*** SUPPLIED MATERIAL Section Begins ***
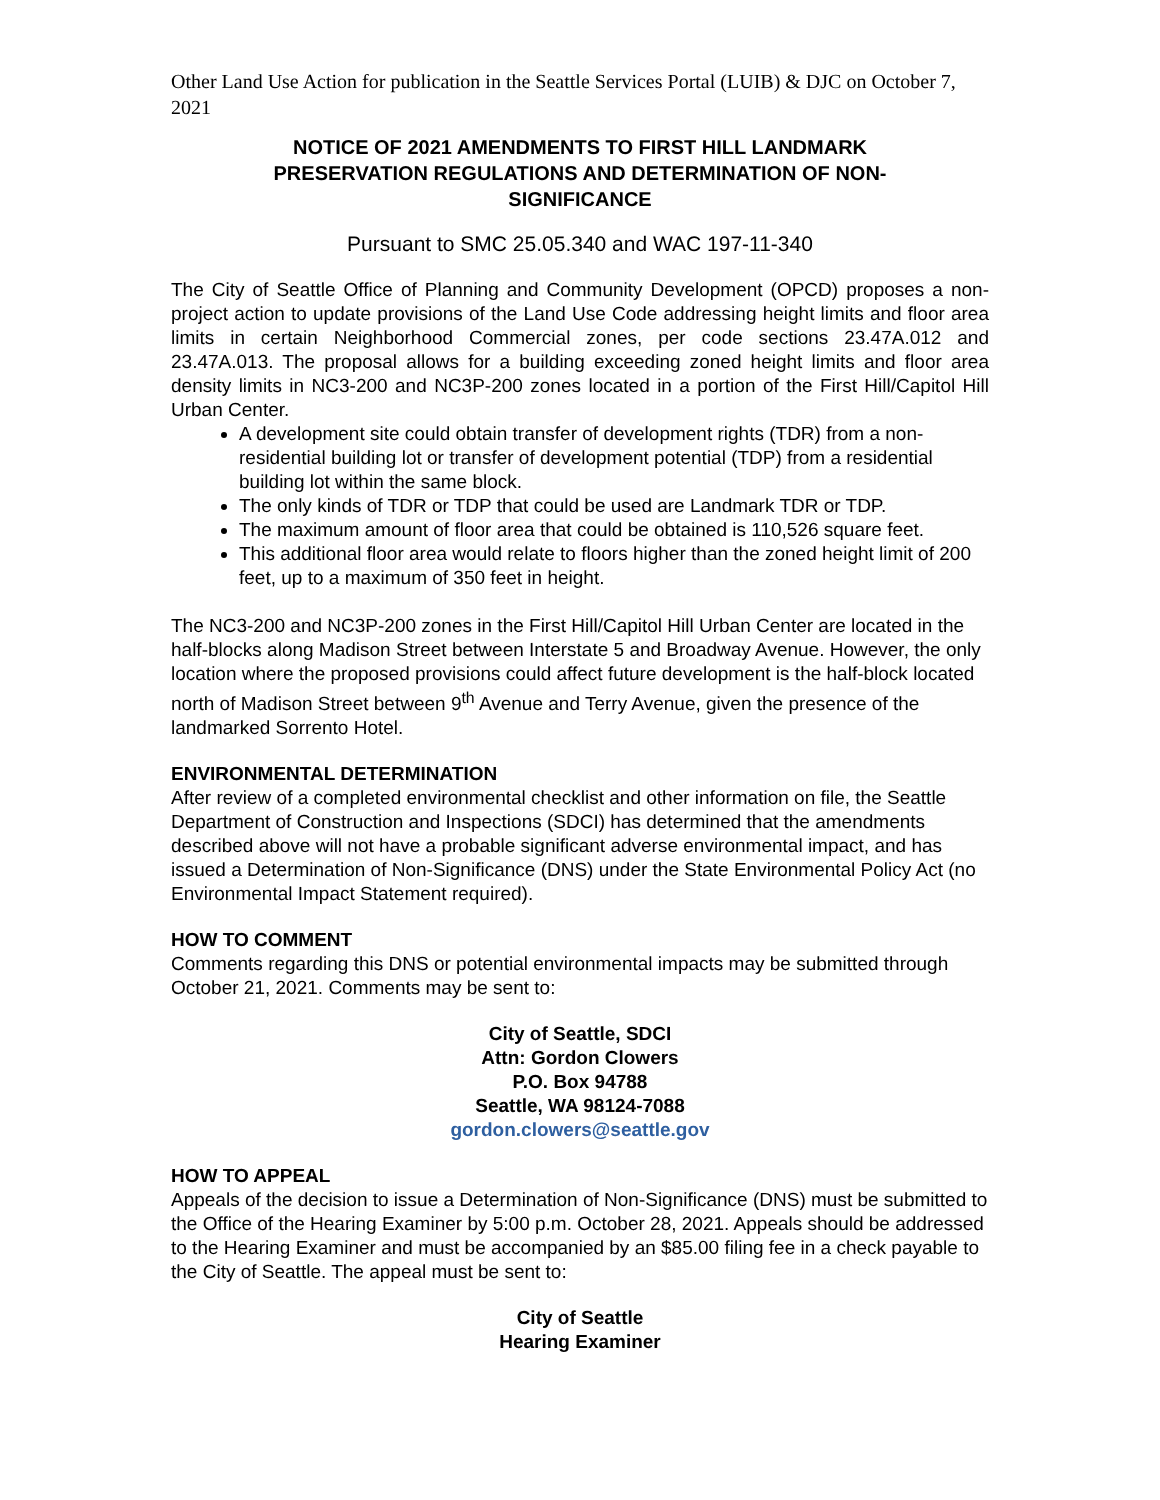Other Land Use Action for publication in the Seattle Services Portal (LUIB) & DJC on October 7, 2021
NOTICE OF 2021 AMENDMENTS TO FIRST HILL LANDMARK PRESERVATION REGULATIONS AND DETERMINATION OF NON-SIGNIFICANCE
Pursuant to SMC 25.05.340 and WAC 197-11-340
The City of Seattle Office of Planning and Community Development (OPCD) proposes a non-project action to update provisions of the Land Use Code addressing height limits and floor area limits in certain Neighborhood Commercial zones, per code sections 23.47A.012 and 23.47A.013. The proposal allows for a building exceeding zoned height limits and floor area density limits in NC3-200 and NC3P-200 zones located in a portion of the First Hill/Capitol Hill Urban Center.
A development site could obtain transfer of development rights (TDR) from a non-residential building lot or transfer of development potential (TDP) from a residential building lot within the same block.
The only kinds of TDR or TDP that could be used are Landmark TDR or TDP.
The maximum amount of floor area that could be obtained is 110,526 square feet.
This additional floor area would relate to floors higher than the zoned height limit of 200 feet, up to a maximum of 350 feet in height.
The NC3-200 and NC3P-200 zones in the First Hill/Capitol Hill Urban Center are located in the half-blocks along Madison Street between Interstate 5 and Broadway Avenue. However, the only location where the proposed provisions could affect future development is the half-block located north of Madison Street between 9<sup>th</sup> Avenue and Terry Avenue, given the presence of the landmarked Sorrento Hotel.
ENVIRONMENTAL DETERMINATION
After review of a completed environmental checklist and other information on file, the Seattle Department of Construction and Inspections (SDCI) has determined that the amendments described above will not have a probable significant adverse environmental impact, and has issued a Determination of Non-Significance (DNS) under the State Environmental Policy Act (no Environmental Impact Statement required).
HOW TO COMMENT
Comments regarding this DNS or potential environmental impacts may be submitted through October 21, 2021. Comments may be sent to:
City of Seattle, SDCI
Attn: Gordon Clowers
P.O. Box 94788
Seattle, WA 98124-7088
gordon.clowers@seattle.gov
HOW TO APPEAL
Appeals of the decision to issue a Determination of Non-Significance (DNS) must be submitted to the Office of the Hearing Examiner by 5:00 p.m. October 28, 2021. Appeals should be addressed to the Hearing Examiner and must be accompanied by an $85.00 filing fee in a check payable to the City of Seattle. The appeal must be sent to:
City of Seattle
Hearing Examiner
*** SUPPLIED MATERIAL Section Ends ***
= ABOUT THIS TASK =
The material should be duplicated word for word, with no images included.

= FINISHED EXERCISE =
Other Land Use Action for publication in the Seattle Services Portal (LUIB) & DJC on October 7, 2021
NOTICE OF 2021 AMENDMENTS TO FIRST HILL LANDMARK PRESERVATION REGULATIONS AND DETERMINATION OF NON-SIGNIFICANCE
Pursuant to SMC 25.05.340 and WAC 197-11-340
The City of Seattle Office of Planning and Community Development (OPCD) proposes a non-project action to update provisions of the Land Use Code addressing height limits and floor area limits in certain Neighborhood Commercial zones, per code sections 23.47A.012 and 23.47A.013. The proposal allows for a building exceeding zoned height limits and floor area density limits in NC3-200 and NC3P-200 zones located in a portion of the First Hill/Capitol Hill Urban Center.
A development site could obtain transfer of development rights (TDR) from a non-residential building lot or transfer of development potential (TDP) from a residential building lot within the same block.
The only kinds of TDR or TDP that could be used are Landmark TDR or TDP.
The maximum amount of floor area that could be obtained is 110,526 square feet.
This additional floor area would relate to floors higher than the zoned height limit of 200 feet, up to a maximum of 350 feet in height.
The NC3-200 and NC3P-200 zones in the First Hill/Capitol Hill Urban Center are located in the half-blocks along Madison Street between Interstate 5 and Broadway Avenue. However, the only location where the proposed provisions could affect future development is the half-block located north of Madison Street between 9<sup>th</sup> Avenue and Terry Avenue, given the presence of the landmarked Sorrento Hotel.
ENVIRONMENTAL DETERMINATION
After review of a completed environmental checklist and other information on file, the Seattle Department of Construction and Inspections (SDCI) has determined that the amendments described above will not have a probable significant adverse environmental impact, and has issued a Determination of Non-Significance (DNS) under the State Environmental Policy Act (no Environmental Impact Statement required).
HOW TO COMMENT
Comments regarding this DNS or potential environmental impacts may be submitted through October 21, 2021. Comments may be sent to:
City of Seattle, SDCI
Attn: Gordon Clowers
P.O. Box 94788
Seattle, WA 98124-7088
gordon.clowers@seattle.gov
HOW TO APPEAL
Appeals of the decision to issue a Determination of Non-Significance (DNS) must be submitted to the Office of the Hearing Examiner by 5:00 p.m. October 28, 2021. Appeals should be addressed to the Hearing Examiner and must be accompanied by an $85.00 filing fee in a check payable to the City of Seattle. The appeal must be sent to:
City of Seattle
Hearing Examiner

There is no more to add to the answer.